I am not a misogynist. I am not a person who uses Nazi-style justifications for my actions or comments. I do not support without question the worst excesses of the press, though I worked in newspapers and other types of media for some decades.
Except that apparently, I am all those things, and possibly worse, at least according to the huge number of people calling me out on Twitter for a posting I made there.
At the weekend the Mail on Sunday published a truly vile story about Angela Rayner, the shadow Chancellor. The paper claimed that she deliberately crossed and uncrossed her legs when sitting opposite Boris Johnson at Prime Minister’s Question Time to distract him.
There was more, and another implication I am not going to take further. The story was sourced to the usual unnamed Tory MPs, and it made mention of her working-class background, single parenthood at 16 and a claim that, with such a background, she could not hope to compete in proper debate with Eton-educated Johnson and was forced to adopt such tactics.
It was a truly horrible, misogynistic, snobbish piece, one of the worst examples of gutter journalism I can recall. Gutter? No, the piece was halfway down the sewerage system, which is where it belonged.
As it happens, I used to know the writer, the paper’s political editor, Glen Owen. I worked with him. When he departed for the MoS I did wonder if he realised what he was getting himself into, even if the money was almost certainly much more than we were paying him.
I tweeted this:
Two things are clear enough from this Tweet. One, it is obvious I thought the piece was awful and made no effort to defend it. Two, I wondered how someone who, when I knew him years ago seemed fundamentally decent, could bring himself to write such a thing. Presumably he was forced to, unless he has changed to an extraordinary degree since I worked with him.
The instant outrage on Twitter was extraordinary and continues a good day or more later. I must have approved of and agreed with the piece. I was defending him. Journalists have “no morals, ethics, integrity, conscience, a spine”.
It got worse. I was using the excuses made by the Nazis – “I was only following orders” – to defend him. The outpourings, now running into many dozens of tweets, went on and on, more and more vicious. Some were obscene. The Nazi thing came back. And a mention of Harold Shipman.
At one point I tried to defuse the situation. I wrote:
“Can I just make this clear. I am in no way excusing what Glen Owen wrote re Rayner in the MoS. I would never have written it. And I would never have been asked to. But I was approached to join the Mail many years ago and declined.
Glen made a decision and ended up in a place where he was forced to see his name attached to rank misogyny. This is the way some papers work. You have a family, mortgage. I am just saying the Glen I used to know would not have wanted to write this. It is how these papers work.
So please stop flaming me for something I did not write. We are on the same side in this. And I hope Rayner, a senior politician in a party to which I beling, gets some recourse out of this.”
(Note misspelling. I generally never mistype. I was very angry.)

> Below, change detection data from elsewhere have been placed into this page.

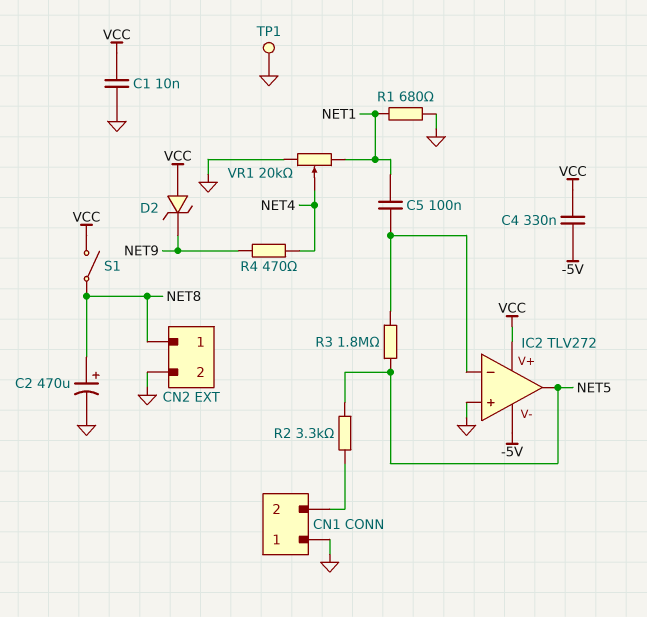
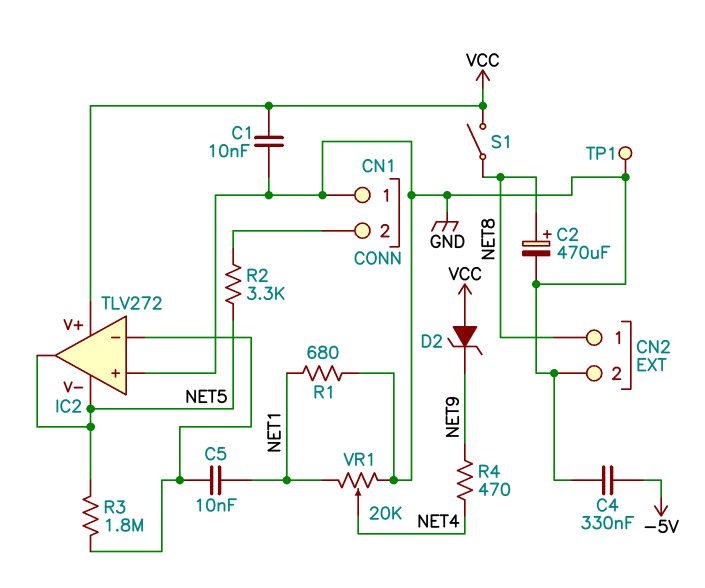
C4: 330nF (-5V, VCC) -> 330nF (-5V, GND)
C5: 100nF (IC2/in-, NET1) -> 10nF (IC2/in-, NET1)
IC2 pin V-: -5V -> NET5

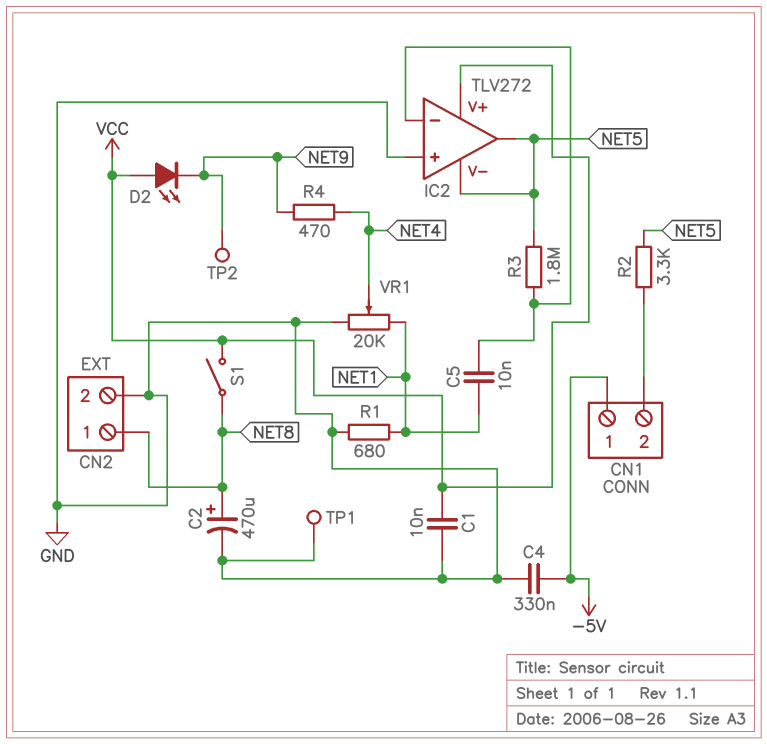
CN1 pin 1: GND -> -5V
D2: zener (A VCC, K NET9) -> LED (A VCC, K NET9)
TP2: none -> test point (NET9)

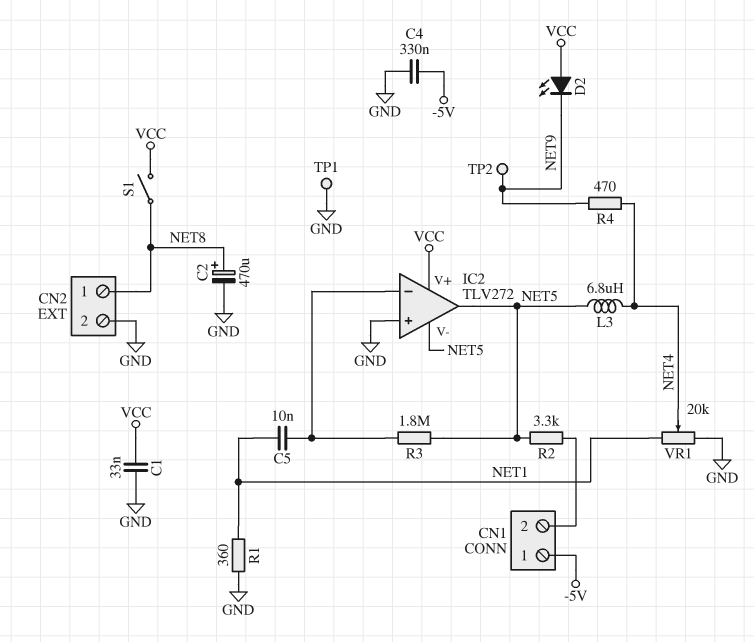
C1: 10nF (GND, VCC) -> 33nF (GND, VCC)
L3: none -> 6.8uH (NET4, NET5)
R1: 680 (GND, NET1) -> 360 (GND, NET1)

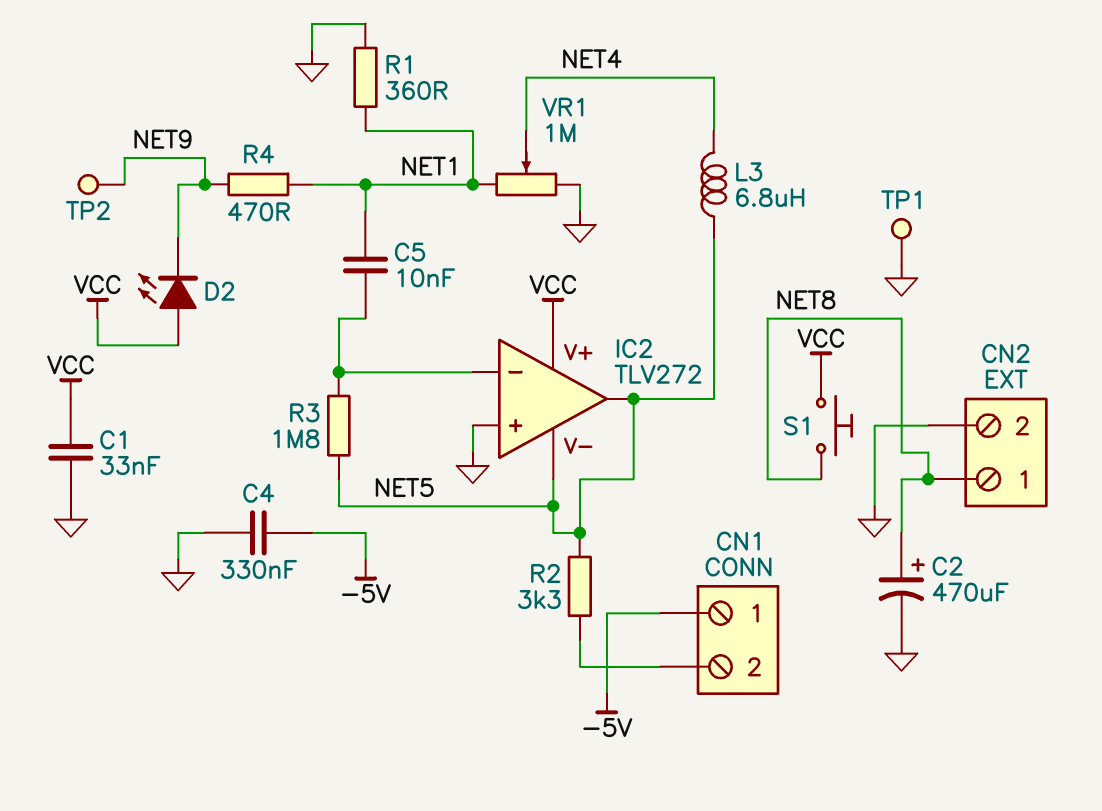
R4: 470 (NET4, NET9) -> 470 (NET1, NET9)
S1: switch (NET8, VCC) -> button (NET8, VCC)
VR1: 20k (GND, NET1, wiper NET4) -> 1M (GND, NET1, wiper NET4)

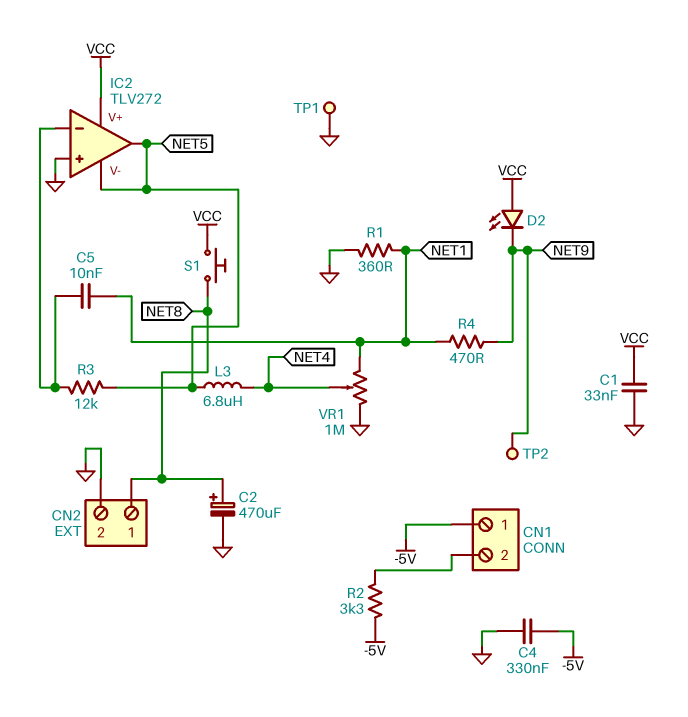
R2: 3.3k (CN1/2, NET5) -> 3.3k (-5V, CN1/2)
R3: 1.8M (IC2/in-, NET5) -> 12k (IC2/in-, NET5)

You would think that would do the trick, wouldn’t you? It was like trying to put out a house fire with a wet tissue. The ranting went on and on. They said I was trying to backtrack on my earlier comments because I was ashamed of my support for Owen and the piece.

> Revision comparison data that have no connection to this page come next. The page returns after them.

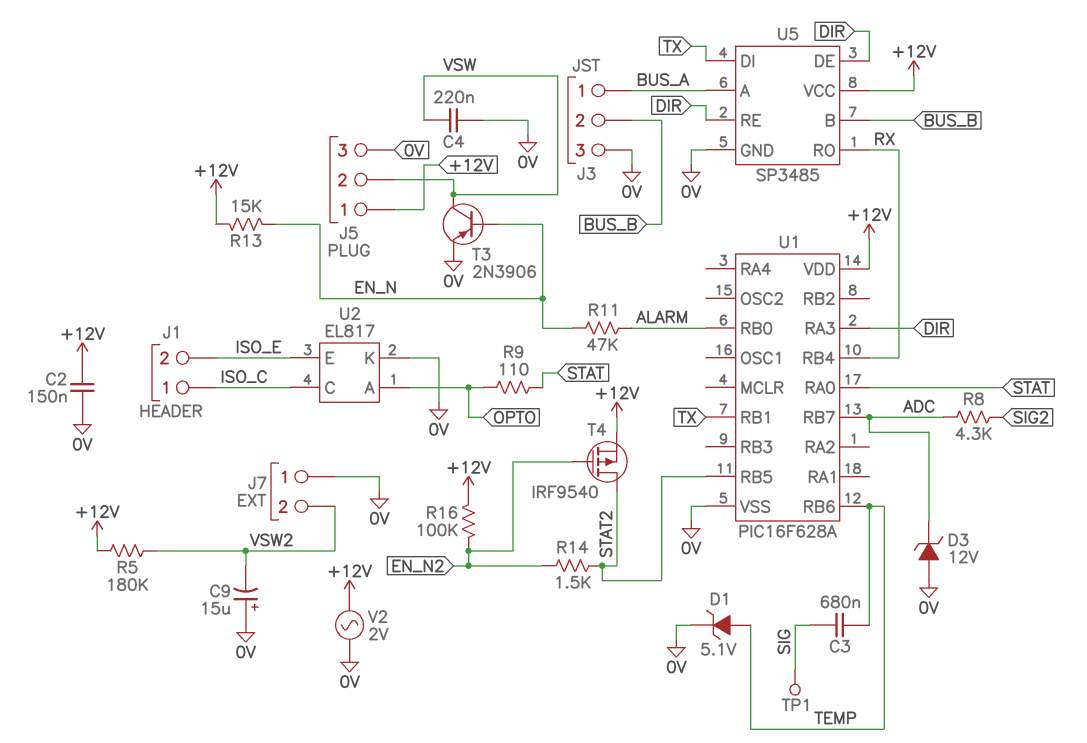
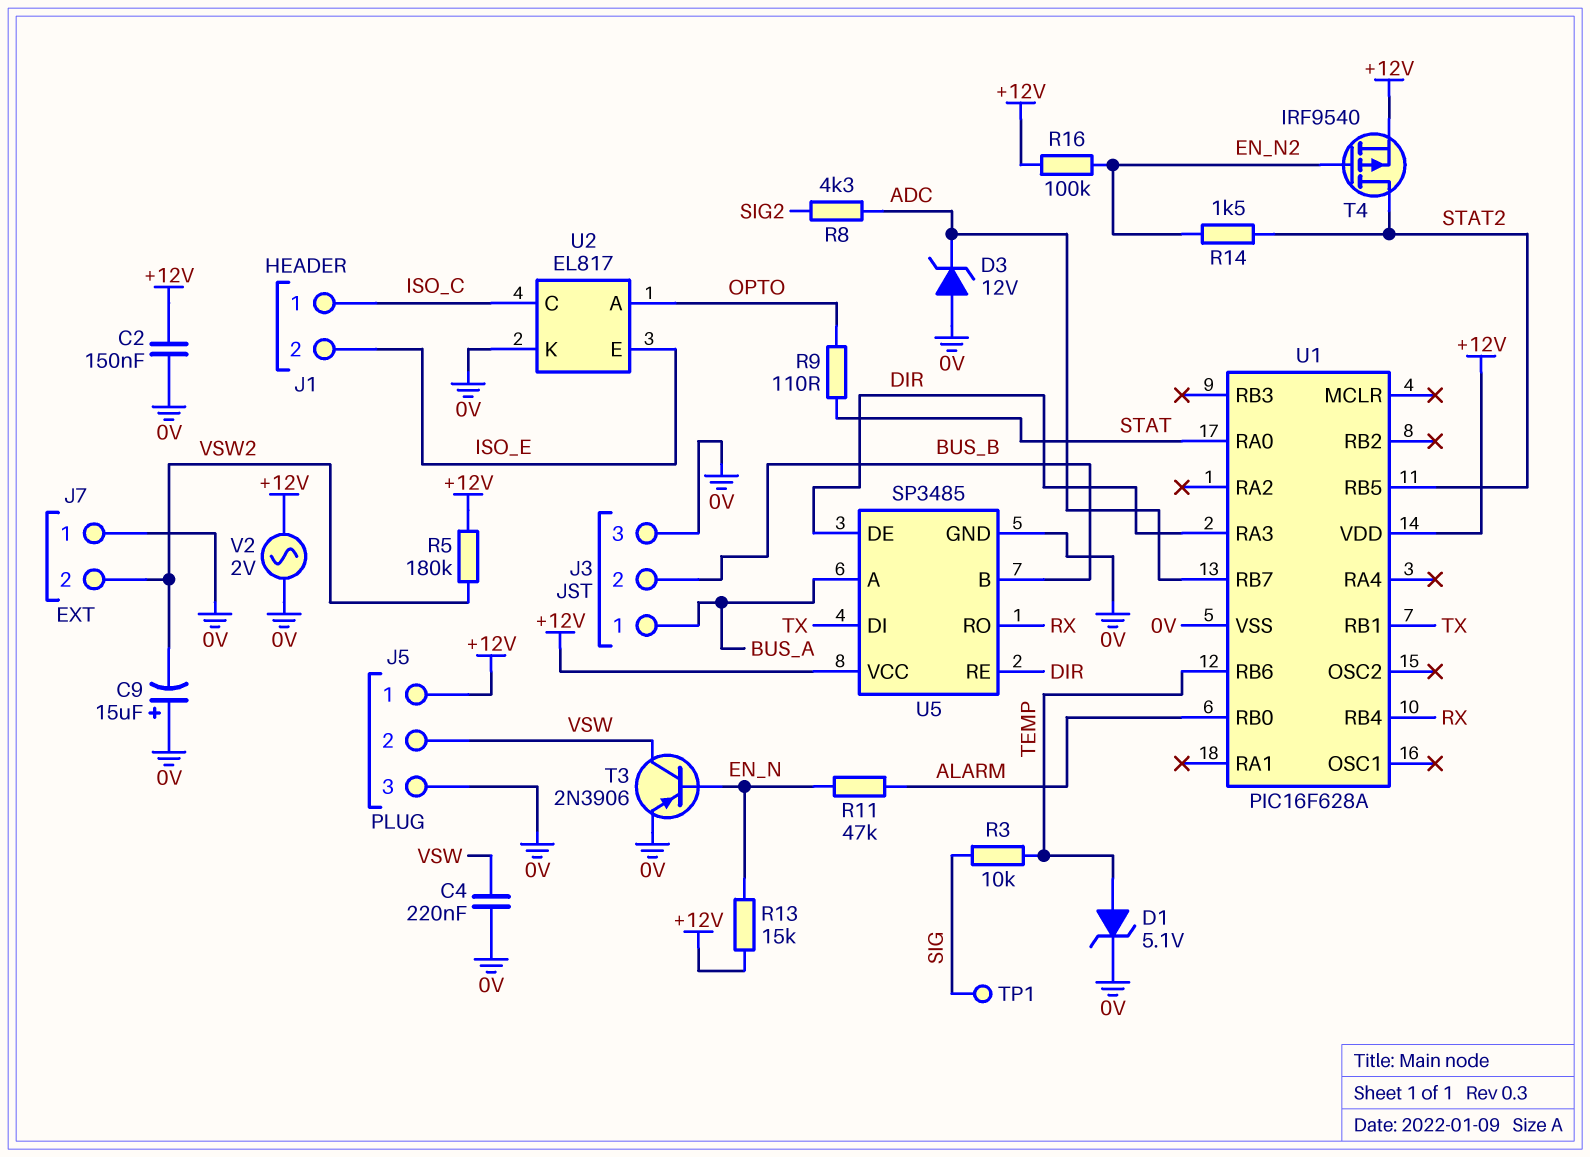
C3: 680nF (SIG, TEMP) -> none
R3: none -> 10k (SIG, TEMP)

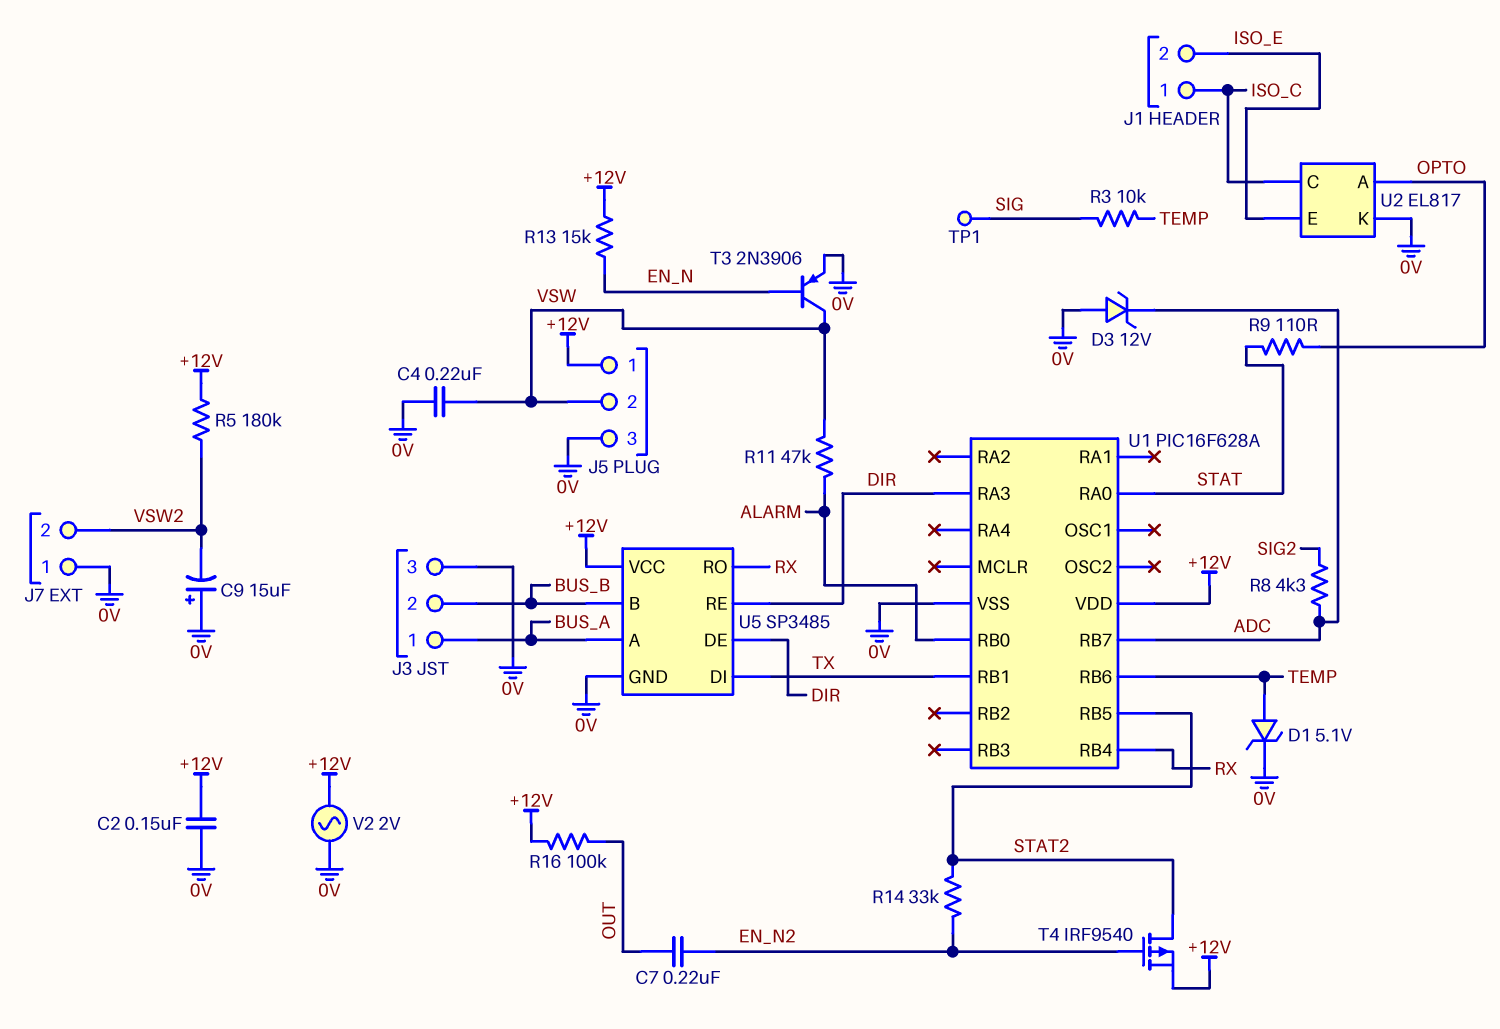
C7: none -> 220nF (EN_N2, OUT)
R11: 47k (ALARM, EN_N) -> 47k (ALARM, VSW)
R14: 1.5k (EN_N2, STAT2) -> 33k (EN_N2, STAT2)
R16: 100k (+12V, EN_N2) -> 100k (+12V, OUT)

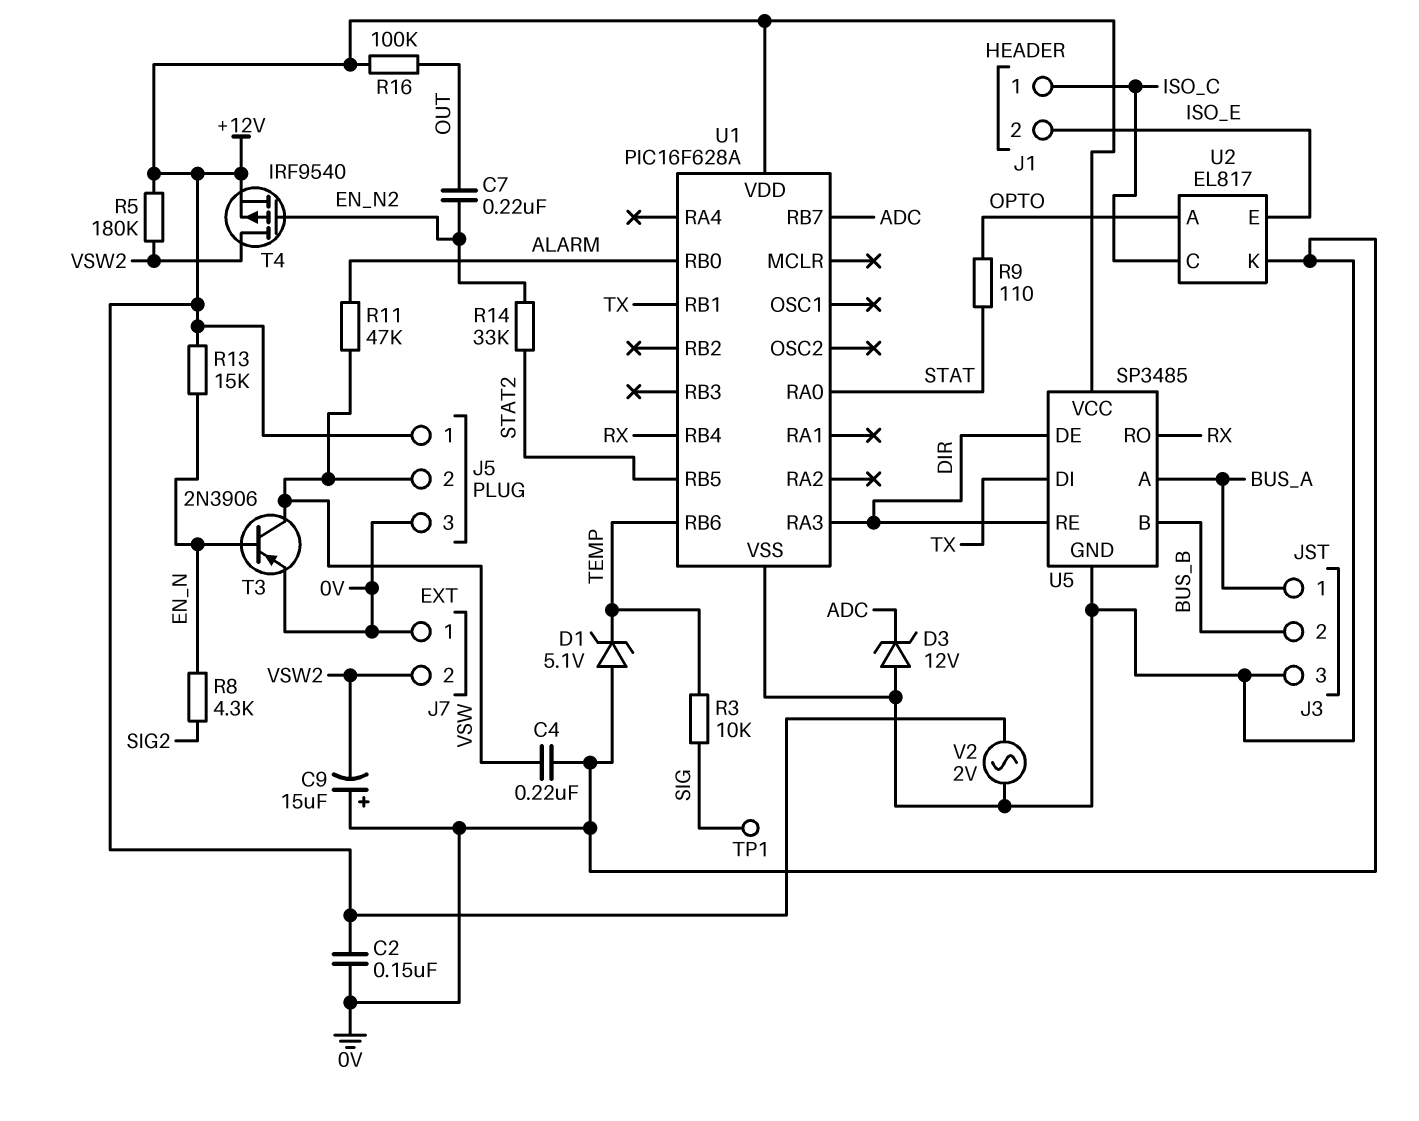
D1: zener 5.1V (A TEMP, K 0V) -> zener 5.1V (A 0V, K TEMP)
R8: 4.3k (ADC, SIG2) -> 4.3k (EN_N, SIG2)
T4: PMOS IRF9540 (G EN_N2, D STAT2, S +12V) -> PMOS IRF9540 (G EN_N2, D VSW2, S +12V)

Hard to see how you can conclude this, from any of the above. The people flaming me on Twitter had either not read anything I actually wrote or deliberately misread it to take offence and start a fight. There is no other explanation.
I have come across a fair bit of prejudice against journalists. They tend to rank low in many people’s estimation. They are seen as venal, dishonest, and prepared to write anything for money.
You try to get over it. But this sort of Twitter pile-on is extremely distressing. The outpouring of hatred from people who have never met me is chilling. I have to tell myself they don’t know where I live. This is just sick or deranged people enjoying taking their anger out on someone, a Twitter mob.
I have never written anything for any publication I have worked for that I did not believe, often after some research, was not true. I have never been ordered to write something I knew not to be true. It just never happened in the places where I worked, nor would it.
There have been a very few times where senior editorial figures have disagreed with or disapproved of the direction I wanted to take a story. On each occasion I opposed any attempt to change what I wrote, and my view prevailed.
I have only been involved in such a Twitter pile-on twice before. The first was when I criticised Jeremy Corbyn, who has an awful lot of well-organised supporters on Twitter. The flaming went on for days. As a former financial journalist, I was clearly extremely right wing, and a supporter of unfettered free market capitalism. (I am neither, as anyone who has read anything I have written here will appreciate.)
The second time was when I queried whether I needed to take up Wordle, and find yet another way of wasting time on the Internet. Admittedly, they were rather more polite this time. They said I didn’t understand Wordle and was probably incapable of doing so. There were a lot of them.
You really would have thought that someone was questioning their religion.